Source excerpt:
Combining everything I learned from this user insights and the analysis of the competitor market, I synthesized the project goals and considerations.

User Goals

  • Learn more about taking care of houseplants

  • Enjoy the aesthetics of houseplants without the responsibility

  • Enjoy a mobile game that gives them a feeling of productivity and satisfaction

  • Explore AR technology

Business Goals

  • Create a fun and rewarding mobile game that delivers high player satisfaction

  • Effectively utilize AR

  • Combine gardening sim mechanics with AR tech for a unique, engaging experience

  • Gain and retain users

  • Implement a non-exploitative profit model

Technical Considerations

  • AR is still new, image and object recognition can be glitchy

  • AR is much more advanced on IOS than it is on Android

  • Mobile game has to built for various sized phone screens

  • Can utilize Lightship SDK to access location information

Common Project Goals

Learn/teach about plant care

A fun, engaging and satisfying mobile game

Implement an effective use of AR

Drive investment and retention of users


One of the more surprising insights to come from user research was about people's relationships with houseplants. The positives they identified from collecting and growing plants were very similar to the positives of collecting and progressing digital items in a game. However, people are scared of killing their houseplants, and are intimidated by challenge of learning to care for them.

With this in mind, I developed an idea that serves the duel purpose of entertainment and education for users.

The Idea - Invisible Garden

What is it?

Invisible Garden is an augmented reality gamer about collecting invisible plants and learning how to make them grow.

How will players collect plants?

Using their camera, players will scan real plants in their environment. The app will identify the plant, then allowing the player to take a digital clipping and grow it themselves. 

How will they learn to take care of them?

The "Garden Log" will keep a living archive of plants the player has collected or identified. This log will have real world instructions for care, reflected by in-game tasks and quests.

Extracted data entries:
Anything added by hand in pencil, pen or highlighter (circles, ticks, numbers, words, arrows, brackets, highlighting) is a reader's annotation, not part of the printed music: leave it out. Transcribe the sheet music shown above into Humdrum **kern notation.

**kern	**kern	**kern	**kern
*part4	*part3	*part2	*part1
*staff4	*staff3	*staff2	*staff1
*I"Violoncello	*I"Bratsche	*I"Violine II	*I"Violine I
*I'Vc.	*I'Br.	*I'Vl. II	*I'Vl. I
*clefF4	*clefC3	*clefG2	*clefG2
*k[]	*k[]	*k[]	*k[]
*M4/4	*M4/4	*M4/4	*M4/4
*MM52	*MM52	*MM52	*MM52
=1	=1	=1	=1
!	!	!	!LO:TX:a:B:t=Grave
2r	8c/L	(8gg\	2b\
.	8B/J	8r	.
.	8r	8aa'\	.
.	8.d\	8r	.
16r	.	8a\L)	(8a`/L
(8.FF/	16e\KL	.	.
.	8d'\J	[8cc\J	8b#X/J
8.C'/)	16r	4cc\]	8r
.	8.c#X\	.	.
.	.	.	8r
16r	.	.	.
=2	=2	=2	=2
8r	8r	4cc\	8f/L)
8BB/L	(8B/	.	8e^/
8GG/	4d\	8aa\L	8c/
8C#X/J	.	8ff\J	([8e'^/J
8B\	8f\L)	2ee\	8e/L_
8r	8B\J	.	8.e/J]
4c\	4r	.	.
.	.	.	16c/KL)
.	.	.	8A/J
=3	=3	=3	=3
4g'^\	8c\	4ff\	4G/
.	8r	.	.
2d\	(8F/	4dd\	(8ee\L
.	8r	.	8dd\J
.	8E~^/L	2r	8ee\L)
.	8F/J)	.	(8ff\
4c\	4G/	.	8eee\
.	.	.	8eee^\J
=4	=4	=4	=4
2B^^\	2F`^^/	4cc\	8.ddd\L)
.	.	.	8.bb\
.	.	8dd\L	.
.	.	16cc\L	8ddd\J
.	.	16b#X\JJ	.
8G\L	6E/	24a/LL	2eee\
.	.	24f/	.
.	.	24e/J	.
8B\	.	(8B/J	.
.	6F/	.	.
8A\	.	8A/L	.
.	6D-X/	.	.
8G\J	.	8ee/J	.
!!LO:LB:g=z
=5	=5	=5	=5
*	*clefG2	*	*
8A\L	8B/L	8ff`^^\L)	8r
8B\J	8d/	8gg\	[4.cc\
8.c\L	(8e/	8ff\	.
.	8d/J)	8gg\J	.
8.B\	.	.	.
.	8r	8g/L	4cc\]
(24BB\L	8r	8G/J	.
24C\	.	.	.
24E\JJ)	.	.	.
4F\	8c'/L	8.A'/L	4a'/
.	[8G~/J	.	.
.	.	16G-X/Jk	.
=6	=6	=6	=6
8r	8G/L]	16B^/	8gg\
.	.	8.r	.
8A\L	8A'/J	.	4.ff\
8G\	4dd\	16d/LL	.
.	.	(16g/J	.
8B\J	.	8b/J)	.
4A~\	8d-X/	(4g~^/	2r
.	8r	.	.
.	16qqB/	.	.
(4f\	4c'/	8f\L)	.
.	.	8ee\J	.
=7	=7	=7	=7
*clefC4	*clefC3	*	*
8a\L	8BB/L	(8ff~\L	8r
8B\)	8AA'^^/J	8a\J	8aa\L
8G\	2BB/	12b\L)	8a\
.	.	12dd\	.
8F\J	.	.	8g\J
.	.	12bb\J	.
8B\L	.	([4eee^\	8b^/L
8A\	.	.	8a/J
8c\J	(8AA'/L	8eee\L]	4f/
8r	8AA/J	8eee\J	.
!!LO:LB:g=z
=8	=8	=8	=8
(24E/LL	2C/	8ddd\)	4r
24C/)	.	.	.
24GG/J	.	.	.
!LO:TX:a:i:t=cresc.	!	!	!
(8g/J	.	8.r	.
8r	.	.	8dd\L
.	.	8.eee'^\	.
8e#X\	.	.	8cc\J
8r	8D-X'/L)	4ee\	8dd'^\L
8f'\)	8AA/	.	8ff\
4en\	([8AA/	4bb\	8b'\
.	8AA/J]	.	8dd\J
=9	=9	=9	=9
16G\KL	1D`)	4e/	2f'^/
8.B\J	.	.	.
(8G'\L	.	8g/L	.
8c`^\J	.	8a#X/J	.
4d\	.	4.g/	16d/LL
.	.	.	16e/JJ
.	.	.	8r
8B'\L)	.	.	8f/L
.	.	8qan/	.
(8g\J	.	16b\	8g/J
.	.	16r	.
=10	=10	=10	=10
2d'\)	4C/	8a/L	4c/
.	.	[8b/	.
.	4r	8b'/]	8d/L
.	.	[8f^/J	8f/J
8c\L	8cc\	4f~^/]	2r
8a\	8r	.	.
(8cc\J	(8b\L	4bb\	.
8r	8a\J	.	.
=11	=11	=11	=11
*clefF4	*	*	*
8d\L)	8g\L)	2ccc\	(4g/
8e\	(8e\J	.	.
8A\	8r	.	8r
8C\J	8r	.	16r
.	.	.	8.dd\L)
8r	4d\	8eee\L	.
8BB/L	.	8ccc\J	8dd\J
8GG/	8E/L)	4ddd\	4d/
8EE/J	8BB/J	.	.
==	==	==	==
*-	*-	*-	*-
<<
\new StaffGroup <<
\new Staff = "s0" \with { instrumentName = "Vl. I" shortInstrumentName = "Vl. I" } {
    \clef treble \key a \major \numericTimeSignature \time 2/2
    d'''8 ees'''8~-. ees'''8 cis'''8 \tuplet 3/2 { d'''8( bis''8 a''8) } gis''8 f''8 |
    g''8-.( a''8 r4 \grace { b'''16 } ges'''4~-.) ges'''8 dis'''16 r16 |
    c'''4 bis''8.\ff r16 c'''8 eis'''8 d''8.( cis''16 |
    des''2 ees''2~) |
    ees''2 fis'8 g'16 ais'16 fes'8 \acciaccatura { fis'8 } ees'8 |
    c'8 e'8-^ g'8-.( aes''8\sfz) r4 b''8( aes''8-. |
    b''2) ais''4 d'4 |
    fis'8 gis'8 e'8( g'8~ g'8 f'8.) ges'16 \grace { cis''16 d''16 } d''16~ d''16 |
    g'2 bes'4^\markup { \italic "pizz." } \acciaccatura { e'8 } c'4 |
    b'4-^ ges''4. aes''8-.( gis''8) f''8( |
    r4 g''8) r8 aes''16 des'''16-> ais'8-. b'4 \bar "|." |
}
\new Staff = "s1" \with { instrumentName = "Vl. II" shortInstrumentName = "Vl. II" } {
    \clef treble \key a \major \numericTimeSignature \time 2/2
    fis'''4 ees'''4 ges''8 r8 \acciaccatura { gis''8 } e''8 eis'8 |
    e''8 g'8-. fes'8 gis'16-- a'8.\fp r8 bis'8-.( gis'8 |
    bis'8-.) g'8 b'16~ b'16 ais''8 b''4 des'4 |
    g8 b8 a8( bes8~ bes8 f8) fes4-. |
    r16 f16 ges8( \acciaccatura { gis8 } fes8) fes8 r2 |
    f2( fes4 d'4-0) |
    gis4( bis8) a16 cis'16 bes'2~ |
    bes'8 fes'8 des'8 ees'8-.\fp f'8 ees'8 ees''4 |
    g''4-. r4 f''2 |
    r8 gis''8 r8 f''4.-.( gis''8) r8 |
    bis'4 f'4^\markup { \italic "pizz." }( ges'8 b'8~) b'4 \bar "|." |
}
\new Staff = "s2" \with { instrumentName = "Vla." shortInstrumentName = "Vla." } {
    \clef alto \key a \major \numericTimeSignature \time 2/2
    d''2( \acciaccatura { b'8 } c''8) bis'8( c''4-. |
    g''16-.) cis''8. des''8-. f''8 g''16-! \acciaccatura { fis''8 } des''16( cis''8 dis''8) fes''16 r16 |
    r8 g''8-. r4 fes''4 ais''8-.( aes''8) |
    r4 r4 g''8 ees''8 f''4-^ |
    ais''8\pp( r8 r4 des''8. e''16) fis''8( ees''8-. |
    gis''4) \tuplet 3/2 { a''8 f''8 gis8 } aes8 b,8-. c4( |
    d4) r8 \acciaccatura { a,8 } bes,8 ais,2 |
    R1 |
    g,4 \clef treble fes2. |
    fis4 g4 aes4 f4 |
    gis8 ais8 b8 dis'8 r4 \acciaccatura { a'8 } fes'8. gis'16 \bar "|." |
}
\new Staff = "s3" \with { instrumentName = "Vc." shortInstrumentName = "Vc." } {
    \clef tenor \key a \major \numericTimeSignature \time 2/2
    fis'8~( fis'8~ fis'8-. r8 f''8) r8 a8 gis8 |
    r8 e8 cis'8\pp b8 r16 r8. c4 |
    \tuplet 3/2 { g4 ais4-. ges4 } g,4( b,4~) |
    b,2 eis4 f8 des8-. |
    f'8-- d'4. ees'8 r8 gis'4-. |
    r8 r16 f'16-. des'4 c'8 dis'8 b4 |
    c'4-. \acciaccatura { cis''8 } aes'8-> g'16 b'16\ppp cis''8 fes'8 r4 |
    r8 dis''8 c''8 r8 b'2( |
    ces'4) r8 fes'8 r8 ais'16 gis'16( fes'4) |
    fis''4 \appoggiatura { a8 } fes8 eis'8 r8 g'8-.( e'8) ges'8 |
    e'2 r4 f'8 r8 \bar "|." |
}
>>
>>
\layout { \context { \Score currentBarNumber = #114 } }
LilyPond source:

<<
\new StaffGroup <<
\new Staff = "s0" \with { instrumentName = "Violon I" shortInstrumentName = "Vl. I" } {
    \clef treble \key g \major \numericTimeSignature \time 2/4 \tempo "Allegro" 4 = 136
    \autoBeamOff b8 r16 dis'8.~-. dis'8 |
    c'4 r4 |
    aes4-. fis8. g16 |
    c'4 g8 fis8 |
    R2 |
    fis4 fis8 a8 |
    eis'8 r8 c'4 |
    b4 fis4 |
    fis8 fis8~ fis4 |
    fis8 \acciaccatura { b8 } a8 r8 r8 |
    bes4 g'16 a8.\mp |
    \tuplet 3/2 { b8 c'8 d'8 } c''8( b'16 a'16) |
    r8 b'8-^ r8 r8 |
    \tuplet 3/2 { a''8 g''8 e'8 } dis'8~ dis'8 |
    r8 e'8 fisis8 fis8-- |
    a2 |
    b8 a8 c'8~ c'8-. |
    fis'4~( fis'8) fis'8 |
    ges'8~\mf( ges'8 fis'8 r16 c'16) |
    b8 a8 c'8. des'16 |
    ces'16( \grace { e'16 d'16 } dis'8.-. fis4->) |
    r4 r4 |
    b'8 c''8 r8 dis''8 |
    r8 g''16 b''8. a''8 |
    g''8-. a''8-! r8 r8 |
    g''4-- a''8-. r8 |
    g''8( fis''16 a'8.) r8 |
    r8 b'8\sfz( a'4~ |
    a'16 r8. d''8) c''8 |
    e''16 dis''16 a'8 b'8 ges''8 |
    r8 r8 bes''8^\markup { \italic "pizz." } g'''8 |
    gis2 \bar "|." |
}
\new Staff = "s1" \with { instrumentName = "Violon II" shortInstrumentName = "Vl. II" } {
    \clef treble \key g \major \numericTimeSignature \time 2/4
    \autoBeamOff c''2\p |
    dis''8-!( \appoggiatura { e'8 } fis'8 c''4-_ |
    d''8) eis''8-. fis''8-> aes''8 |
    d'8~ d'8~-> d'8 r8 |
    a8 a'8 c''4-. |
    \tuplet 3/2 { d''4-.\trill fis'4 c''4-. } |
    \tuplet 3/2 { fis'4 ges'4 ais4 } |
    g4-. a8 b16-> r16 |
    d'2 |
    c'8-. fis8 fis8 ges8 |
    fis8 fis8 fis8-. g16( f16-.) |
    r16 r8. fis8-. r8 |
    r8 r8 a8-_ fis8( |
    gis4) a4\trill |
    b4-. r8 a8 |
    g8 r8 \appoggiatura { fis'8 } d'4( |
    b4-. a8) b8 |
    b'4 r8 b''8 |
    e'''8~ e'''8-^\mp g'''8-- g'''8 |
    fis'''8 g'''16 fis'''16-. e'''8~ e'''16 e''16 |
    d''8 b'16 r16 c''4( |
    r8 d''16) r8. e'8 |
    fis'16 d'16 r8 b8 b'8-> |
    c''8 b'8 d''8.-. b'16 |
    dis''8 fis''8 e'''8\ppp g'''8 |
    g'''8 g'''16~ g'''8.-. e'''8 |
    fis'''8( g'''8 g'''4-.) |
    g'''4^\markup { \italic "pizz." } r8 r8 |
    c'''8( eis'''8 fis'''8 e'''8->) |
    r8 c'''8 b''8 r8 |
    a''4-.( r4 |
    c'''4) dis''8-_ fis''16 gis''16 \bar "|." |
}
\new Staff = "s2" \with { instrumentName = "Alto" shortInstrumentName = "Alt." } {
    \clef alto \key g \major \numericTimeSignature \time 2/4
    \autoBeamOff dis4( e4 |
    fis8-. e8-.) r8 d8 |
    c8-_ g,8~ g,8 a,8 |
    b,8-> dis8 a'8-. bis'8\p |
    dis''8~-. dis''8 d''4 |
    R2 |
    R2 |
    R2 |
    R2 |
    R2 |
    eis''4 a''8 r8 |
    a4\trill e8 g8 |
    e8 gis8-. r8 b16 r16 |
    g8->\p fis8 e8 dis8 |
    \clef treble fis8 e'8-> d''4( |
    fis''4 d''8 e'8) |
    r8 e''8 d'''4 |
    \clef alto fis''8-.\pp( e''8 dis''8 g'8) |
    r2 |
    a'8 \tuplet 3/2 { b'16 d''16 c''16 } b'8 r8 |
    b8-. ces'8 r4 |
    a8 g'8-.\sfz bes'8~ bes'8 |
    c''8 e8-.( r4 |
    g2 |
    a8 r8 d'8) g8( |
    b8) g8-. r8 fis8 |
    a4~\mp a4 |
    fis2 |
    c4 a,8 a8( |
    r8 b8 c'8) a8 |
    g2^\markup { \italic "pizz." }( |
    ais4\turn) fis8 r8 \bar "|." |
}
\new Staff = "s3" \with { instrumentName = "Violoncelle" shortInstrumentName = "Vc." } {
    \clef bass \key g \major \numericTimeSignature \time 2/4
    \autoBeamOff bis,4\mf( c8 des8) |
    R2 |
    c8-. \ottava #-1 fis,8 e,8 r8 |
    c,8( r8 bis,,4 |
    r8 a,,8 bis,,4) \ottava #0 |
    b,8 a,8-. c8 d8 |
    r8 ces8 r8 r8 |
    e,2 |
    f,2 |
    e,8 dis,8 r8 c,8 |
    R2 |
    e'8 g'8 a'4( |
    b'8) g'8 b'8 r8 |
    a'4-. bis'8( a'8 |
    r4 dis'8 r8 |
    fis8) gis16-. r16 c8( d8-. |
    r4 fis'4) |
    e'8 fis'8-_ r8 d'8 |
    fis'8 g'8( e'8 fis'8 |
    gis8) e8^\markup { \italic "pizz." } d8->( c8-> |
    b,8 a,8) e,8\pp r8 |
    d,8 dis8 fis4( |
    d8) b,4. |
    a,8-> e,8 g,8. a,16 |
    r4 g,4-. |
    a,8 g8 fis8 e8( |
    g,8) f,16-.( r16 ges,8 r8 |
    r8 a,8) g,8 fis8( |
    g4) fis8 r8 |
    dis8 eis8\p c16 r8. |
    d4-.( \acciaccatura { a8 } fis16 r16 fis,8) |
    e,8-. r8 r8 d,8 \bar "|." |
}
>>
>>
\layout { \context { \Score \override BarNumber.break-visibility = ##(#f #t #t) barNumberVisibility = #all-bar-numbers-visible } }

What you need to do: In the houseplant game write-up above, starting at "Drive investment and" and ending at "make them grow.", write the passage again but swap "Invisible Garden" for "Hidden Garden".

Expected output:
Drive investment and retention of users


One of the more surprising insights to come from user research was about people's relationships with houseplants. The positives they identified from collecting and growing plants were very similar to the positives of collecting and progressing digital items in a game. However, people are scared of killing their houseplants, and are intimidated by challenge of learning to care for them.

With this in mind, I developed an idea that serves the duel purpose of entertainment and education for users.

The Idea - Hidden Garden

What is it?

Hidden Garden is an augmented reality gamer about collecting invisible plants and learning how to make them grow.